A Lack of Mass-Gap Compact Object Binaries in APOGEE

TL;DR

This study searches the APOGEE dataset for binary systems with potential compact object companions, finding none that likely host mass-gap neutron stars or black holes, thus highlighting the scarcity of such systems.

Contribution

The paper introduces a method to estimate companion masses in large stellar datasets and applies it to identify potential mass-gap compact objects, finding none.

Findings

No strong candidates for mass-gap NS or BH companions found.

Large binary sample identified with estimated companion masses.

Method demonstrates how to infer unseen companion masses from radial velocity data.

Abstract

Depending principally on mass, the compact object remnant left behind after a star's life may be a white dwarf (WD), neutron star (NS), or black hole (BH). While we have large samples of each of these remnants, we lack knowledge of the exact conditions separating these outcomes. The boundary between low-mass BHs and massive NSs is particularly poorly understood, as few objects between 2-5 $M_\odot$ are known.
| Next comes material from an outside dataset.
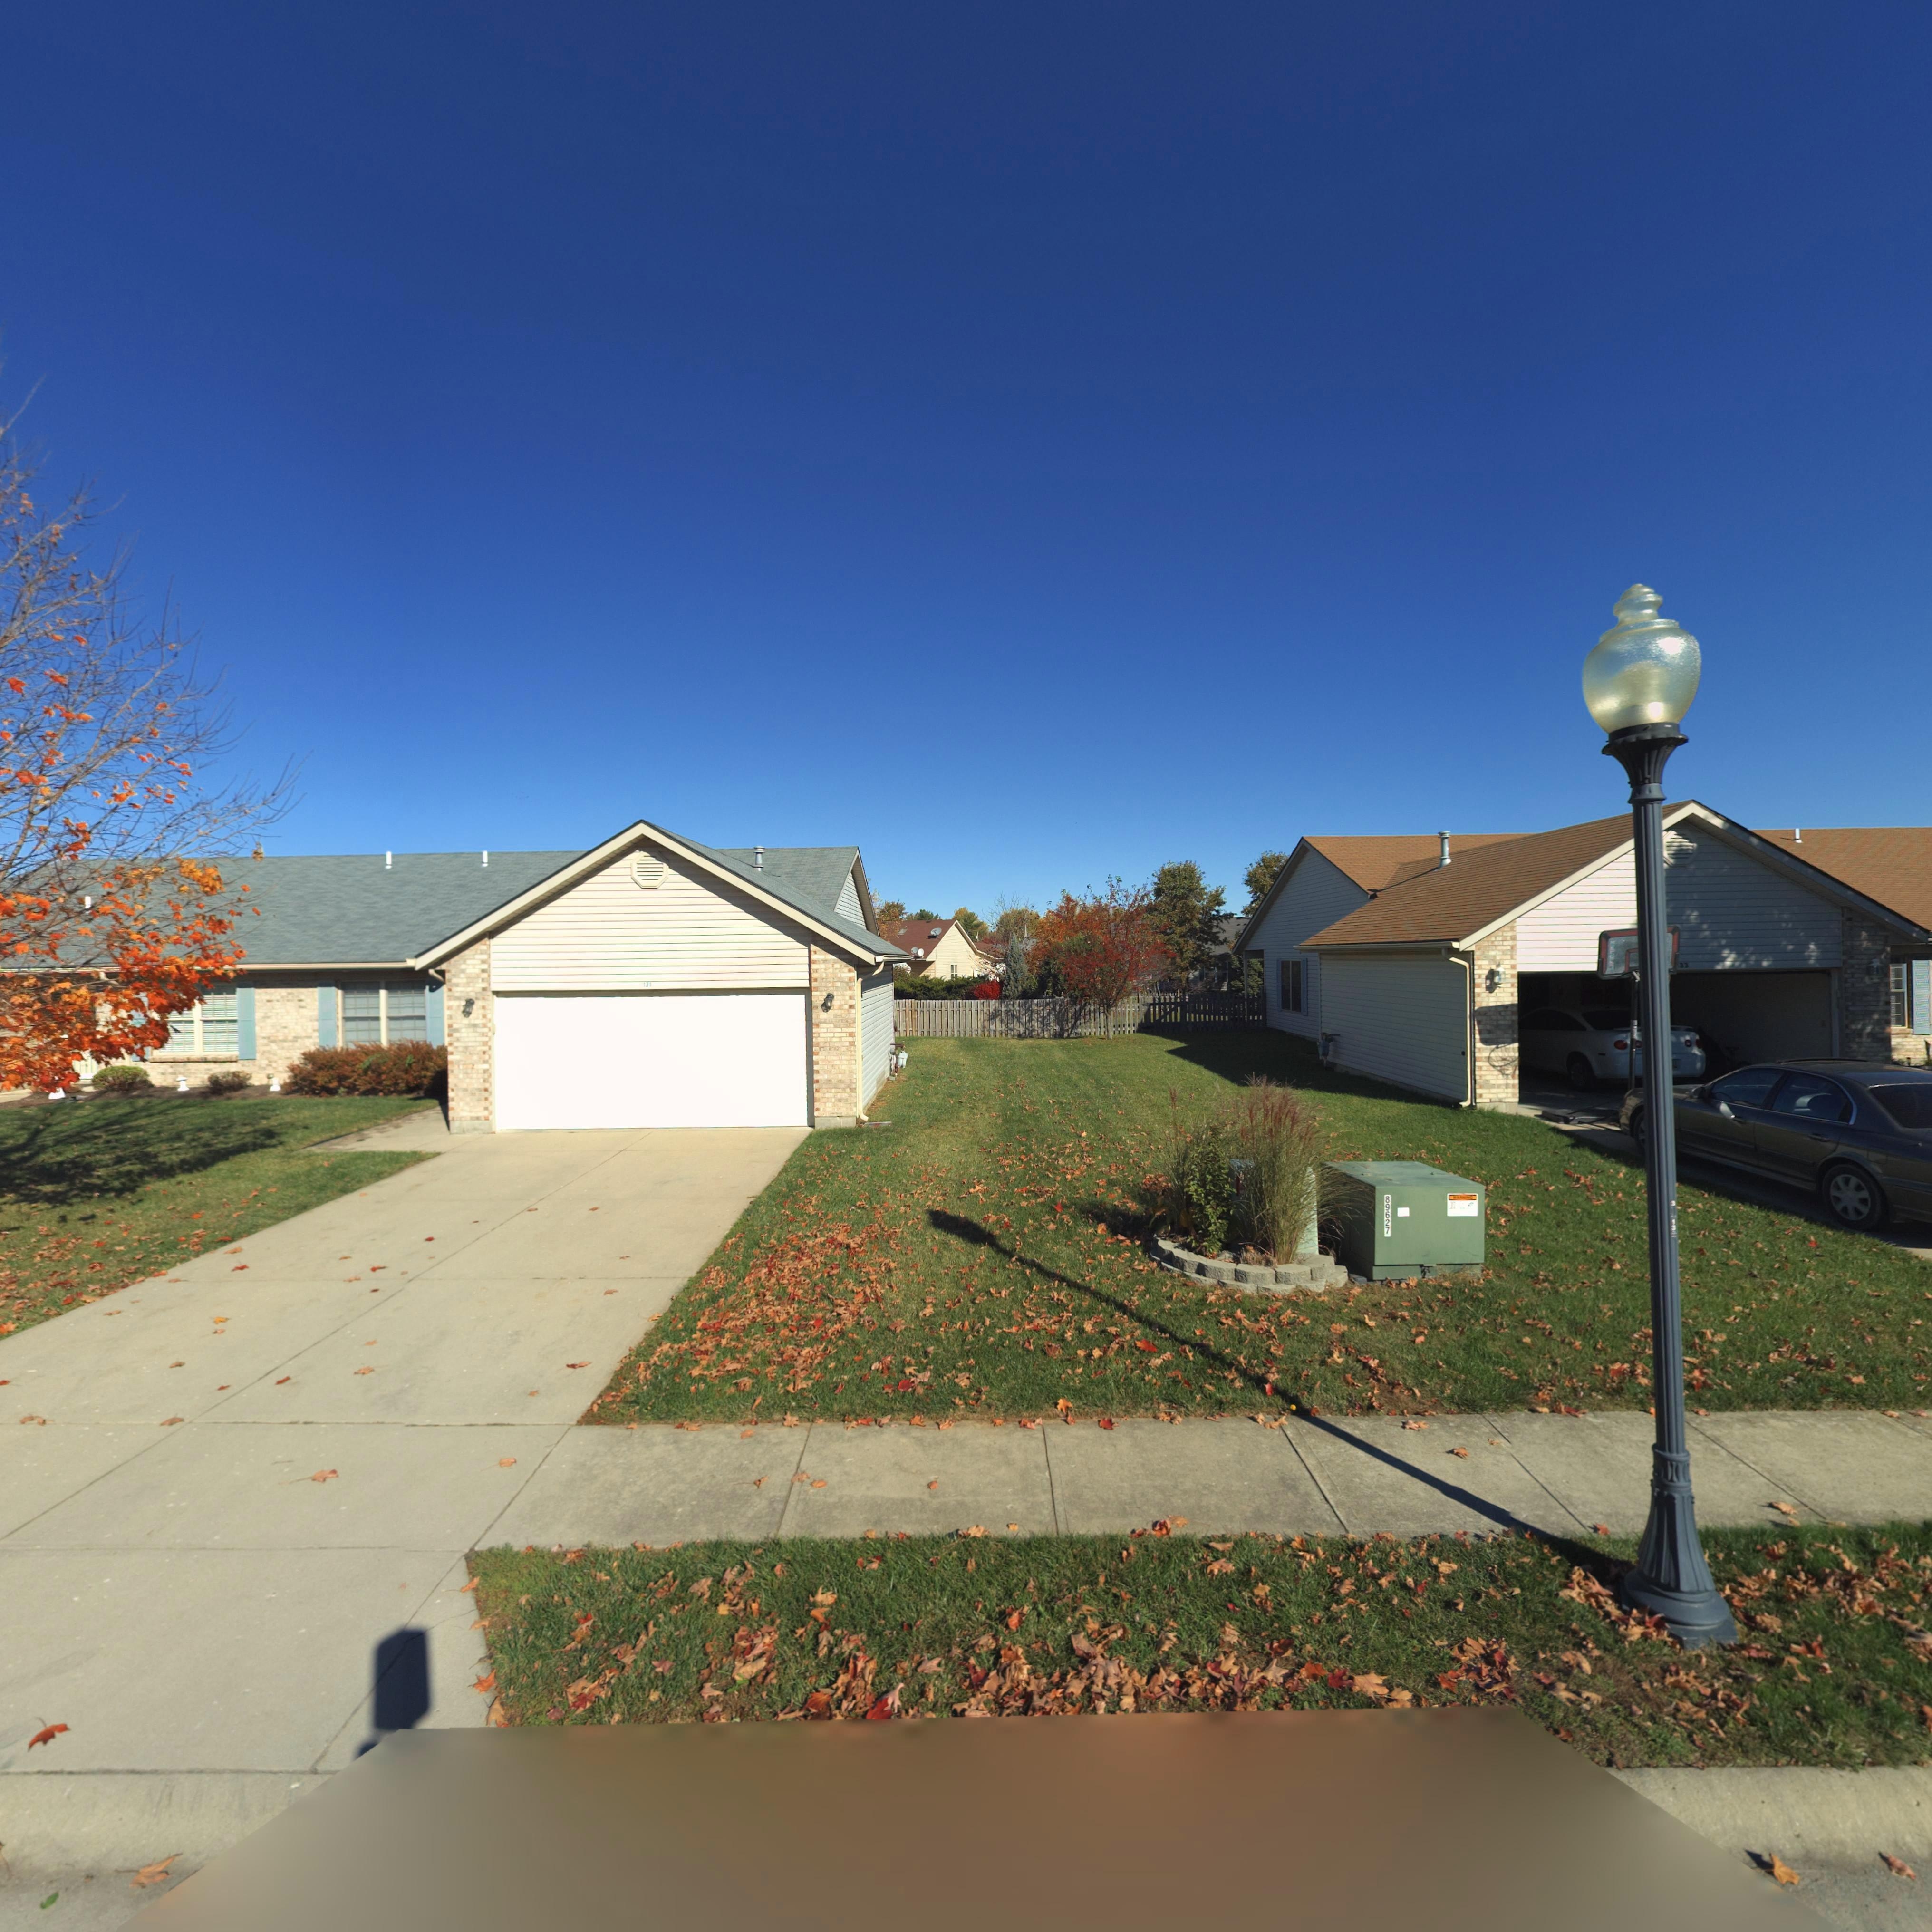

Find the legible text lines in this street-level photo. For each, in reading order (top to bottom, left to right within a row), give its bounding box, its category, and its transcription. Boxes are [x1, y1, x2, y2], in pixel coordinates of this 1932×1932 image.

[1679, 962, 1689, 968] StreetNumber: 33
[643, 981, 651, 987] StreetNumber: 131
[1384, 1195, 1391, 1235] None: 89627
To probe this regime, we search the APOGEE DR17 dataset of 657,000 unique stars for binary systems with one stellar component that exhibit large radial velocity shifts over multiple observations. We identify 4751 likely binary systems, and estimate a minimum mass for each system's "invisible companion" under the assumption of tidal synchronization. Two systems have companion masses $\gtrsim$ 2 $M_\odot$, although we conclude that neither are good candidates for possessing a mass-gap NS or BH companions.